**本文:**
2020年4月14日火曜日

田舎暮らしの勧め

東京タワーから(2018.10)

弘前公園(2020.2)

 私は兵庫県尼崎市で生まれ、その後、仙台市、鹿児島市、宮崎市と巡って、青森県弘前市に住み着いて、25年になる。尼崎には18年間、仙台には8年、鹿児島に8年、宮崎に1年いたが、弘前が一番長く住んでいるところとなっている。

 そのため私の経験と言っても、兵庫県、宮城県、鹿児島県、宮崎県、青森県の比較になるが、どこが老後住みやすいか考えてみたい。

 兵庫県は生まれ故郷なので、まず言葉の問題が一番少なく、ストレスがない。また料理も一番口に合う。一方、最近でこそ慣れたが、宮城や青森など東北の食事は濃くて、しょっぱい。この地方では、冬場の保存食として漬物などの塩分の濃い食べ物が使われていたために、しっかりした味付けを好むようになった。逆に宮崎、鹿児島は全体的に甘い。これは、特に鹿児島で言えることだが、薩摩藩のころ、砂糖が藩の重要な産物であり、貴重品であった。そのため、砂糖=貴重品=美味しいとなり、食べ物を甘くすることが美味しいとされた。若い人にはわからないと思うが、昔は贈答品に砂糖の詰め合わせが重宝された。流石に昭和40年になると大阪でもそんなことはなくなったが、鹿児島では昭和50年代まで砂糖が贈答品であり、農家や漁師の家では、砂糖壺は神棚に置かれて子供が触れないようにしていた。

**指示:** 本文によると、鹿児島で砂糖が贈答品とされていたのはいつごろまでか。 本文の内容だけをもとに答えること。

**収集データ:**
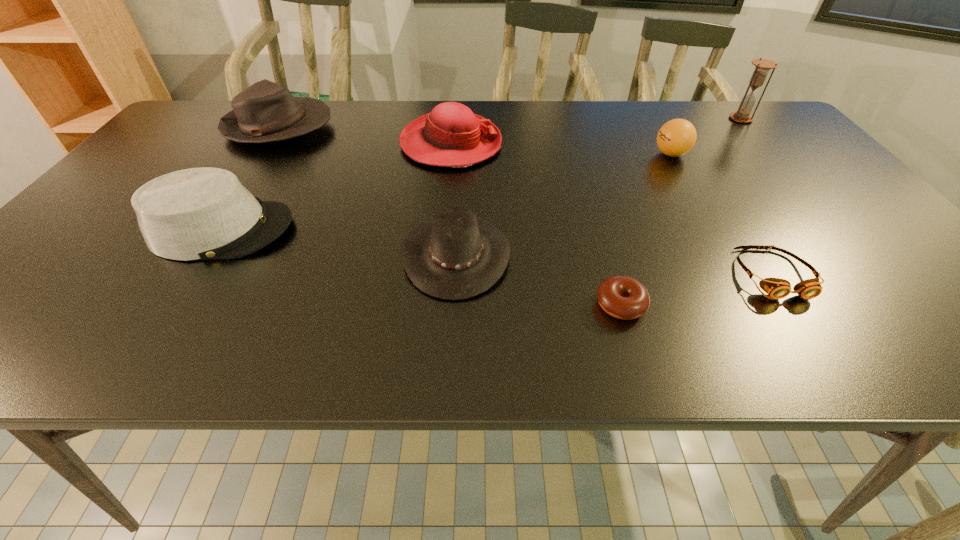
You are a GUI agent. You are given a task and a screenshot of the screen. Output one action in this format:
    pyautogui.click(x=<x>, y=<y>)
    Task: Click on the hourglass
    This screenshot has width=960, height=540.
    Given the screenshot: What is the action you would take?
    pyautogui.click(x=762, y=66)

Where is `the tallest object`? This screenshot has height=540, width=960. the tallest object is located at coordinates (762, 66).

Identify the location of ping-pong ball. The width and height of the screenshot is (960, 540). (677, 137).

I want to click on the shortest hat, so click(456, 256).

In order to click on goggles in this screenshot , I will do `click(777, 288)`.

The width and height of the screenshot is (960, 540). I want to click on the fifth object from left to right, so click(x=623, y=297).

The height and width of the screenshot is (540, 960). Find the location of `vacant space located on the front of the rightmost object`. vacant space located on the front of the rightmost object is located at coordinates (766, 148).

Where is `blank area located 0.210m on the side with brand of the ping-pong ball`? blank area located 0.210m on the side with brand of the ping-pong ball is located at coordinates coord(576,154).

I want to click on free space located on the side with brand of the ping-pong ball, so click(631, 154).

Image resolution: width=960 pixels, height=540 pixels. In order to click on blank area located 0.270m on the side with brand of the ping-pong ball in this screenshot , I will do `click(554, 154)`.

==

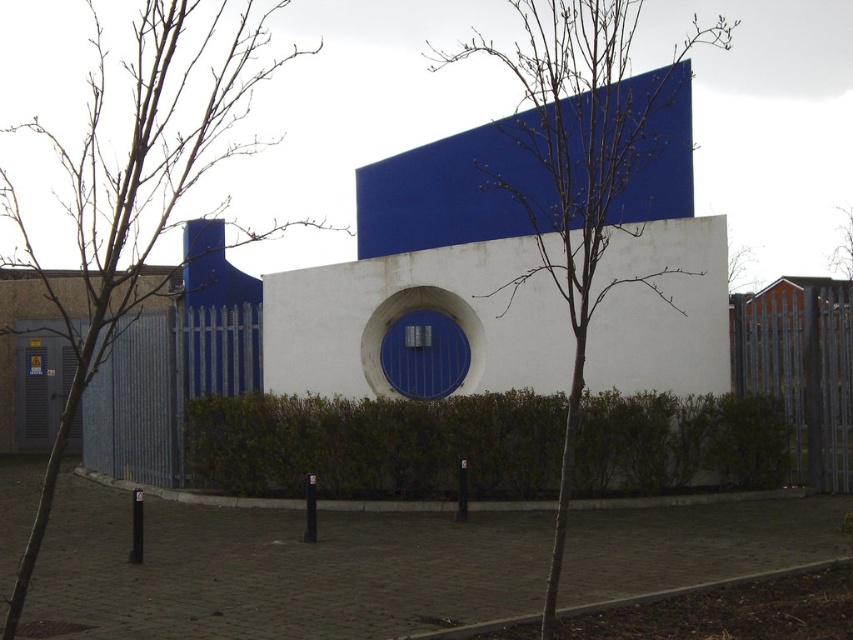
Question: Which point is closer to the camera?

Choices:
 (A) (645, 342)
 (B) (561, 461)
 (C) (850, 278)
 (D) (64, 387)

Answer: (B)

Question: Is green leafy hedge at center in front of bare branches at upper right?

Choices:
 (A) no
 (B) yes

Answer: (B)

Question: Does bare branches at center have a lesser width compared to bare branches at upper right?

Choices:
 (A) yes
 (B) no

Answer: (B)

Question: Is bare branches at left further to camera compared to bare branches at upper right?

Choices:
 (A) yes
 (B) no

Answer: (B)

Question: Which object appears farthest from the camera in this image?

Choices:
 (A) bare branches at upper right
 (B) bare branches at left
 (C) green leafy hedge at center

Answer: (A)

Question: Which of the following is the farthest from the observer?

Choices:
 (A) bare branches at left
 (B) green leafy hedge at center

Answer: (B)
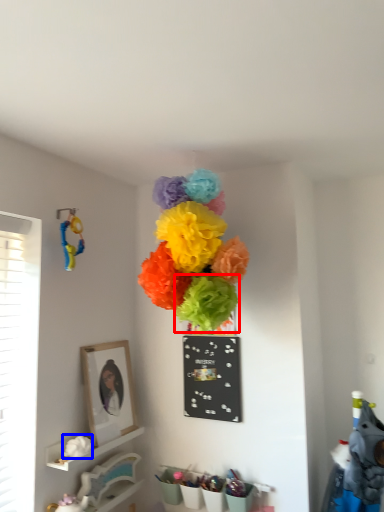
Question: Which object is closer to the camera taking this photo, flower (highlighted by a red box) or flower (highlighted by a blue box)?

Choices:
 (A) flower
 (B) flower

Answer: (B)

* * *

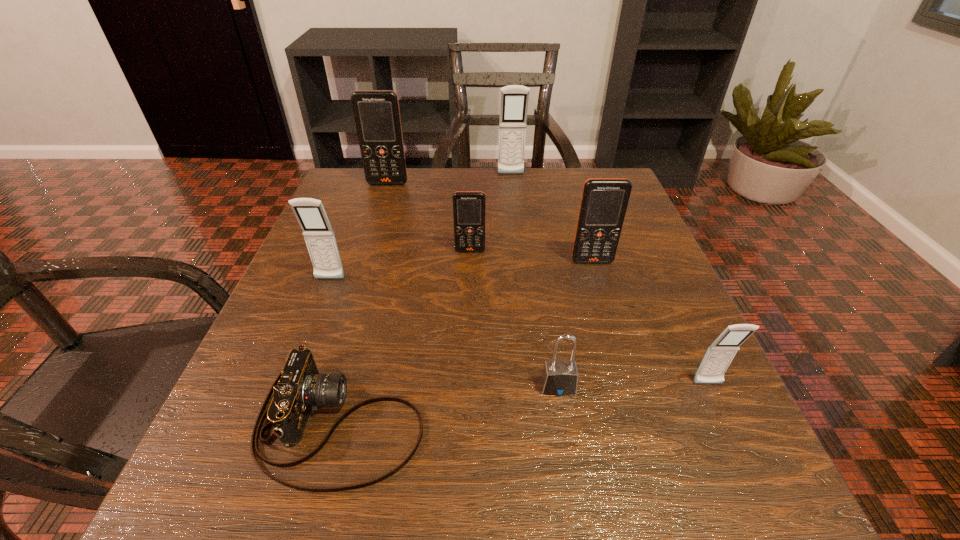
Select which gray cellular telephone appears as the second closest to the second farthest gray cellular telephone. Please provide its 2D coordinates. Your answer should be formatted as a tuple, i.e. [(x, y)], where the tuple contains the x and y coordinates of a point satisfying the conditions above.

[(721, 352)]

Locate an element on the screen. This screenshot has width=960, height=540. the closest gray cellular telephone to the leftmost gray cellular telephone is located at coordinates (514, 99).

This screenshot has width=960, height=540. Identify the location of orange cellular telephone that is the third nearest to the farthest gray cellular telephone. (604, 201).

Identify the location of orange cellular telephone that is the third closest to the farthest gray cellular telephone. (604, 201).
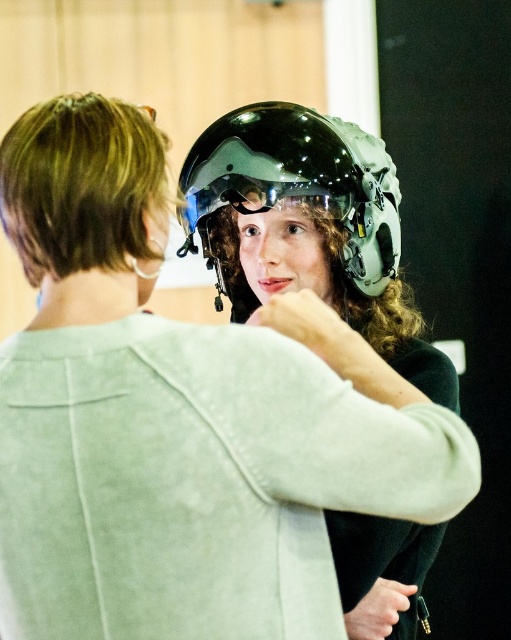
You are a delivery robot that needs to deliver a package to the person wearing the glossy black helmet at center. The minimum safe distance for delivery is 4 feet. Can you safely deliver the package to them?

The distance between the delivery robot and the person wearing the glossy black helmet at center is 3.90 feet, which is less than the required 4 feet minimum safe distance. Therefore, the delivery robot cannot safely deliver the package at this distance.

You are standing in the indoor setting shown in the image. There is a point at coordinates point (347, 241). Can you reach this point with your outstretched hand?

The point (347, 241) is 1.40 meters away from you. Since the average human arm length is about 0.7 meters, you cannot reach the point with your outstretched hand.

**解答欄:** 昭和50年代まで。